Reference no: EM132608626
QUESTION 1
Barcelona is a professional football club that has enjoyed considerable success in both national and European competitions in recent years. As a result, the club has accumulated €10m to spend on its further development. The board of directors is currently considering two mutually exclusive options of spending the funds available.
The first option is to acquire another player. The team manager has expressed in acquiring Neymar a skilful forward who currently plays for another club in France. The club has agreed to release the player immediately for €10m if required. A decision to acquire Neymar would mean that the existing forward Dembele could be sold to another club. Barcelona has recently received an offer of €2.2m for this player. This offer is still open but will only be accepted if Neymar joins Barcelona. If this does not happen, Dembele will be expected to stay on with the club until the end of his contract in 5 years' time. During this period, Dembele will receive an annual salary of €400,000 and a loyalty bonus of €200,000 at the end of his five-year period with the club.
Assuming Neymar is acquired, the team manager estimates that gate receipts will increase by €2.5m in the year and €1.3m in each of the four following years. There will also be an increase in advertising and sponsorship revenues of €1.2m for each of the next 5 years if the player is acquired. At the end of five years, the player can be sold to a club in a lower division and Barcelona will expect to receive €1m as a transfer fee. During his period at the club, Neymar will receive an annual salary of €800,000 and a loyalty bonus of €400,000 after five years.
The second option is for the club to improve its ground facilities. The west stand could be extended and executive boxes could be built for businesses wishing to offer corporate hospitality to clients. These improvements would also cost €10m and would take one year to complete. During this period, the west stand would be closed, resulting in a reduction of gate receipts of €1.8m. However, gate receipts for each of the following four years would be €4.4m higher than current receipts. In five years' time, the club has plans to sell the existing grounds and to move to a new stadium nearby. Improving the ground facilities is not expected to affect the ground's value when it comes to be sold. Payment for improvements will be made when the work has been completed at the end of the first year. Whichever options is chosen, the board of directors has decided to take on additional ground staff.
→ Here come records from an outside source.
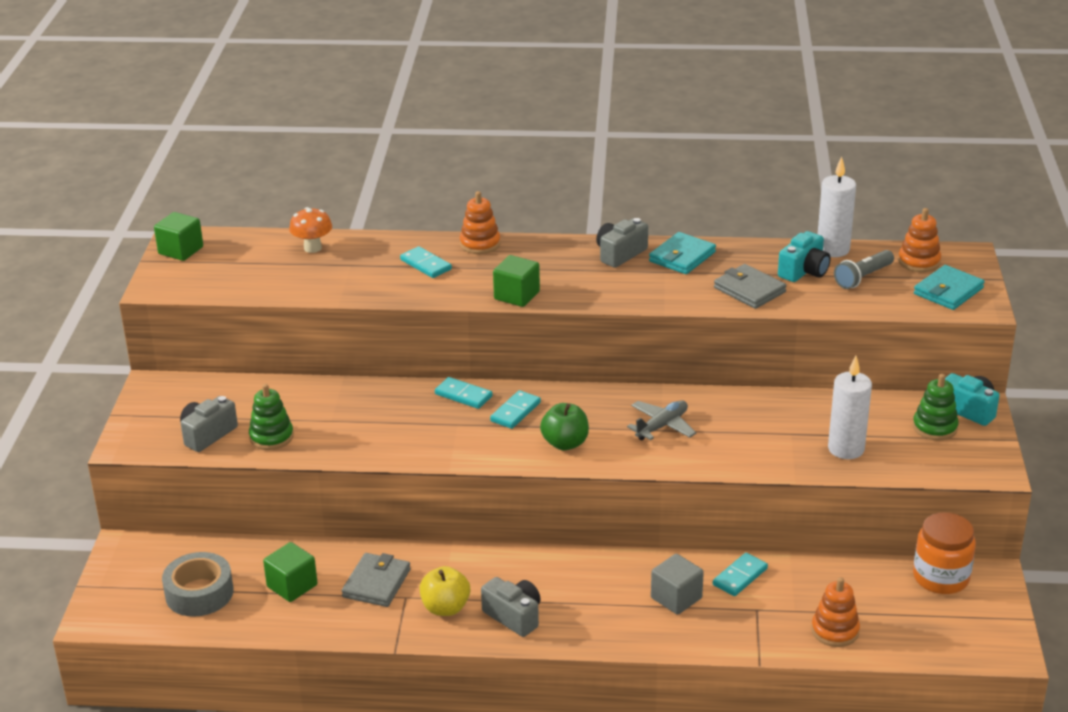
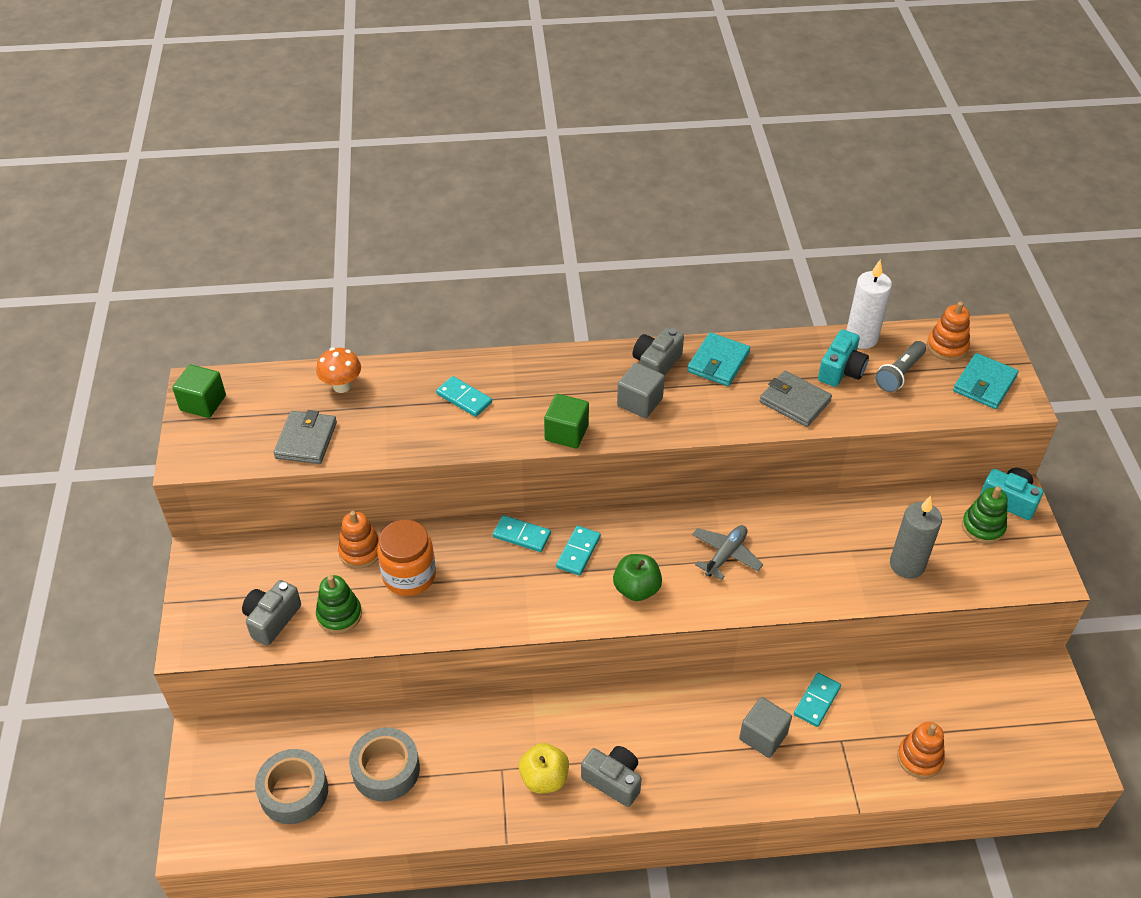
camera: 10 degrees left, 15 degrees up
green cube [263,542,318,602] -> grey tape [349,727,420,801]
grey wallet [342,553,411,607] -> grey wallet moved to [273,410,337,464]
orange stacking toy [460,191,500,254] -> orange stacking toy moved to [338,511,379,569]
white candle [828,356,872,459] -> grey candle [890,496,942,579]
orange jar [913,512,976,594] -> orange jar moved to [377,520,436,596]
none -> grey cube [617,363,665,418]

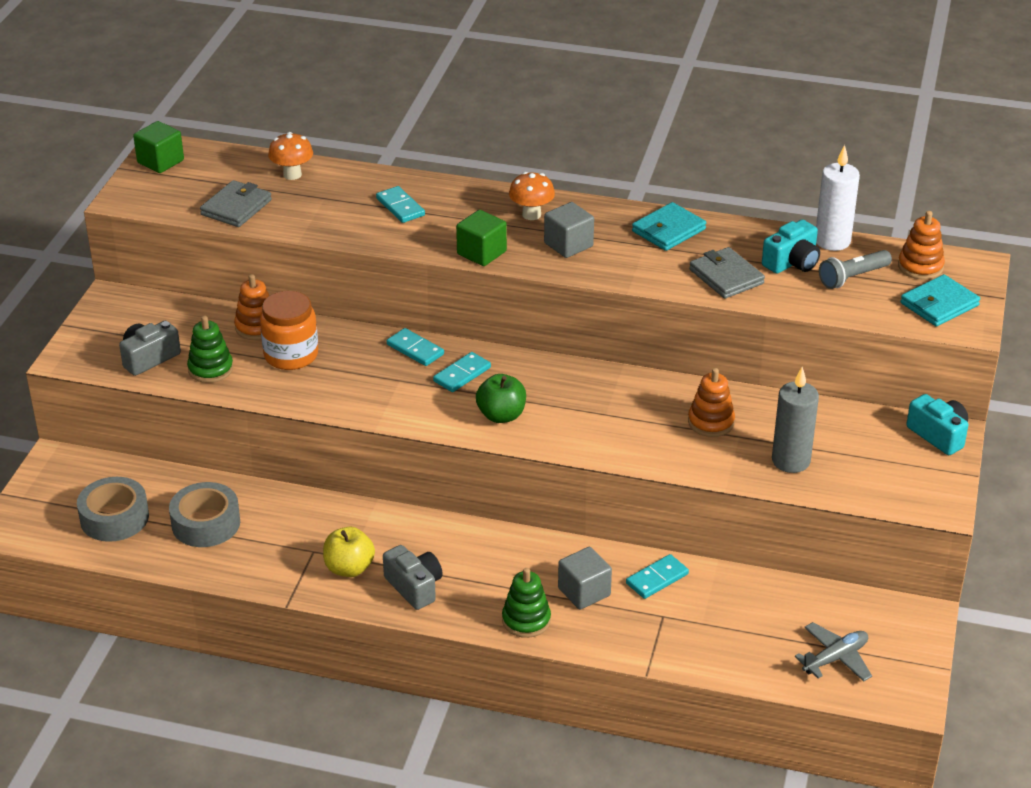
camera: 20 degrees right, 10 degrees down
grey camera [633,327,684,376] -> none
grey plane [692,525,763,580] -> grey plane moved to [795,622,872,681]
orange stacking toy [897,722,945,779] -> orange stacking toy moved to [688,368,735,437]
green stacking toy [962,486,1008,544] -> green stacking toy moved to [502,568,551,638]
none -> orange mushroom [509,172,555,220]

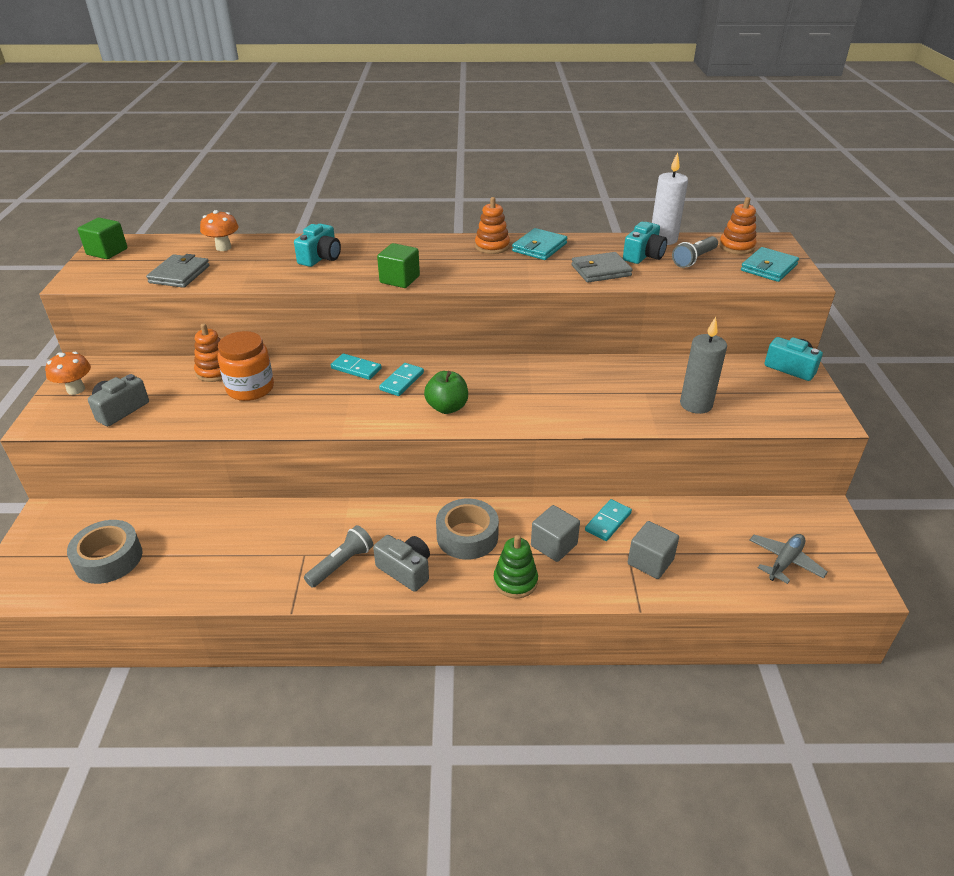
camera: 15 degrees left, 0 degrees up
grey tape [169,482,240,547] -> grey tape moved to [436,498,499,560]
green stacking toy [187,316,233,383] -> none
yellow apple [323,527,375,577] -> grey flashlight [304,525,373,588]
turquoise domino [376,186,425,223] -> turquoise camera [294,224,341,267]
orange mushroom [509,172,555,220] -> orange mushroom moved to [45,352,91,395]
grey cube [544,202,594,258] -> grey cube moved to [628,521,679,579]
orange stacking toy [688,368,735,437] -> orange stacking toy moved to [475,197,510,254]
grey wallet [689,247,765,299] -> grey wallet turned 60 degrees counterclockwise [571,252,633,282]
The additional wages bill is expected to be €350,000 a year over the next five years.
The club has a cost of capital of 10%. Ignore taxation.
Required
a) Calculate the incremental cash flows arising from each of the options available to the club.
b) Calculate the net present value of each operations
c) On the basis of the calculations made above, which of the two options would you choose and why?
d) Discuss the validly of using the net present value method in making decisions for a professional club.